PROBLEM —
Copy out each item below word for word, leaving out the pictures.

RECORDS FOR THIS TASK —
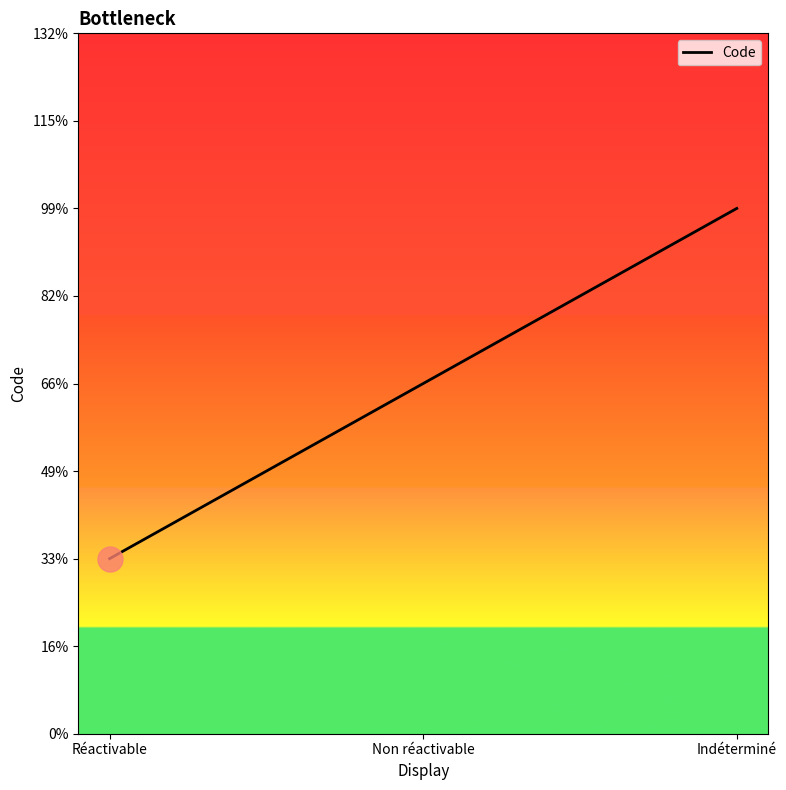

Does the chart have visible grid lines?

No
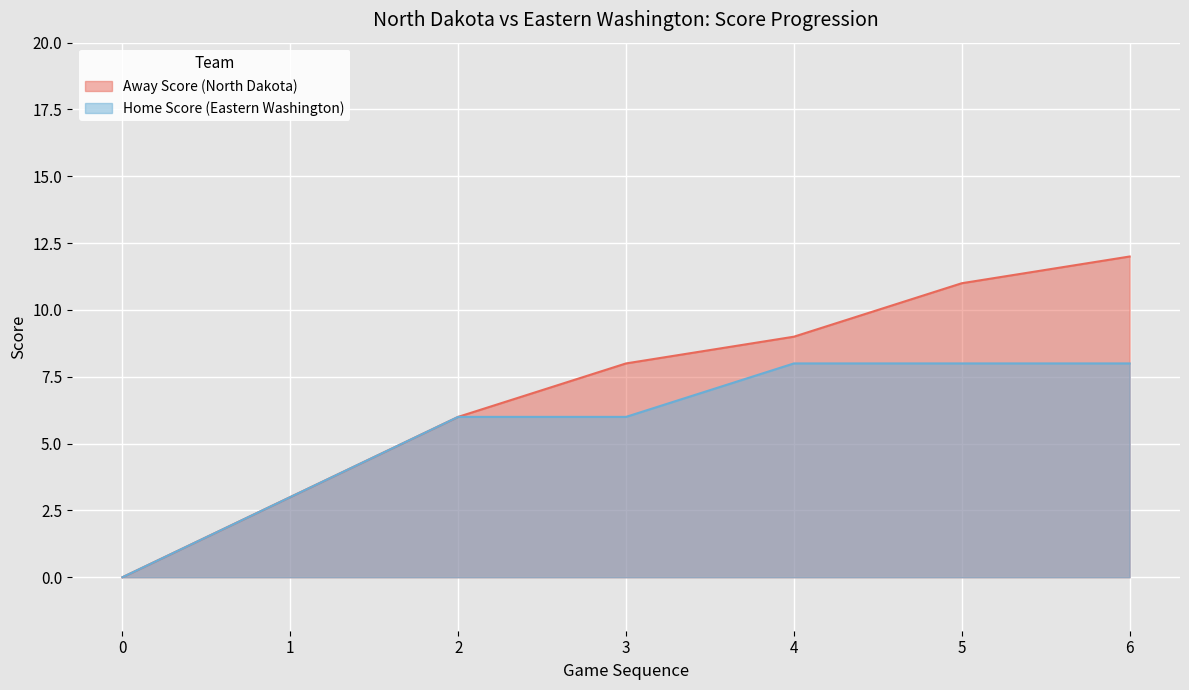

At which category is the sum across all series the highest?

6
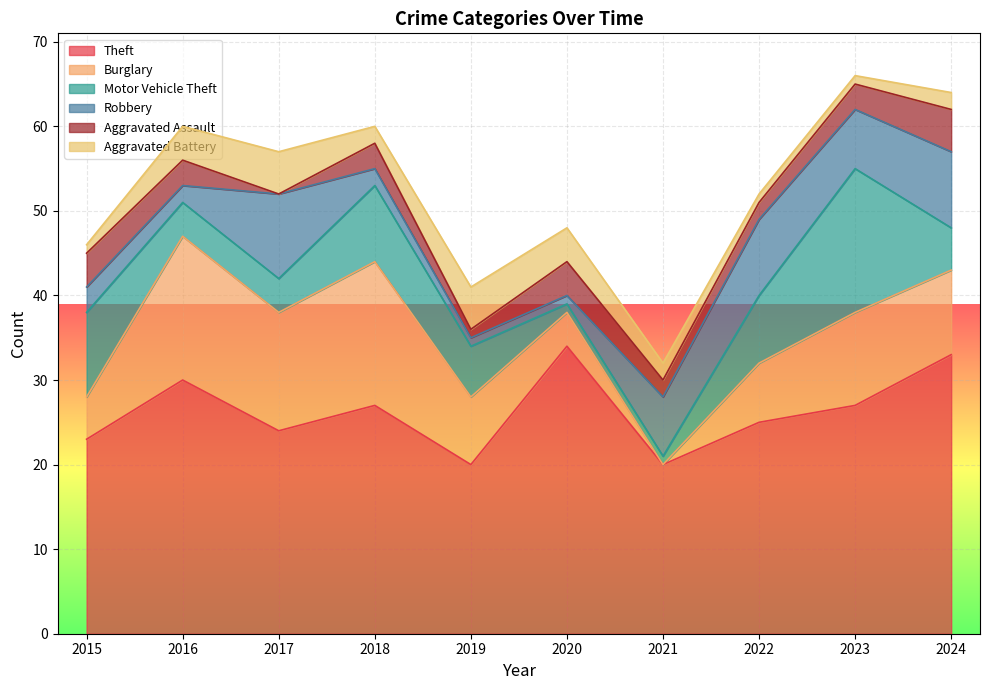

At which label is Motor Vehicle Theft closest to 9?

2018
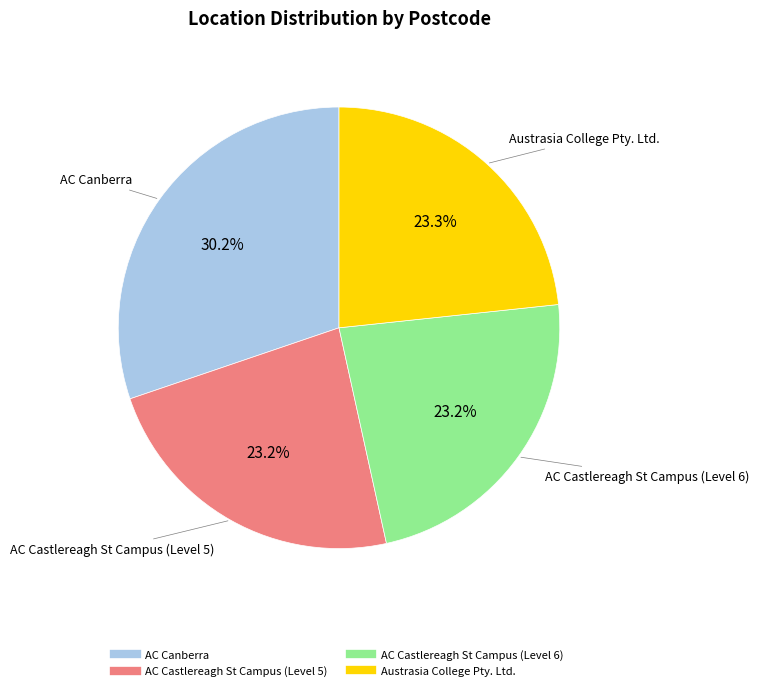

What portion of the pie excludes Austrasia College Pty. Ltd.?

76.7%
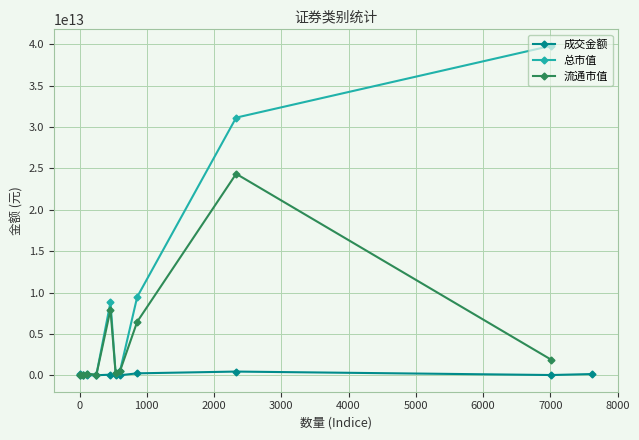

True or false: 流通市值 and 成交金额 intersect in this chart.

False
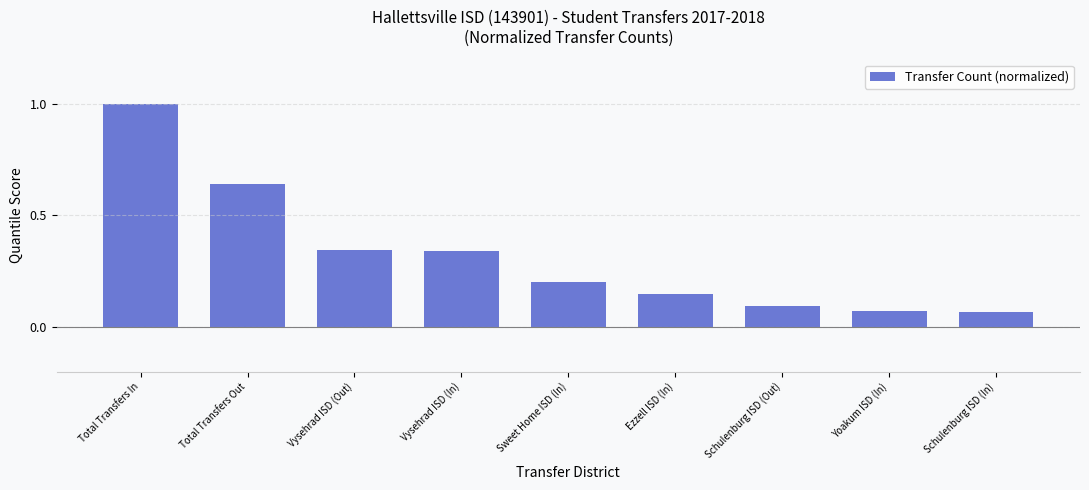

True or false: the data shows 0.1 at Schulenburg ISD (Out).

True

PROBLEM SOLUTION —
Does the chart have visible grid lines?

No

At which category is the sum across all series the highest?

6

At which label is Motor Vehicle Theft closest to 9?

2018

What portion of the pie excludes Austrasia College Pty. Ltd.?

76.7%

True or false: 流通市值 and 成交金额 intersect in this chart.

False

True or false: the data shows 0.1 at Schulenburg ISD (Out).

True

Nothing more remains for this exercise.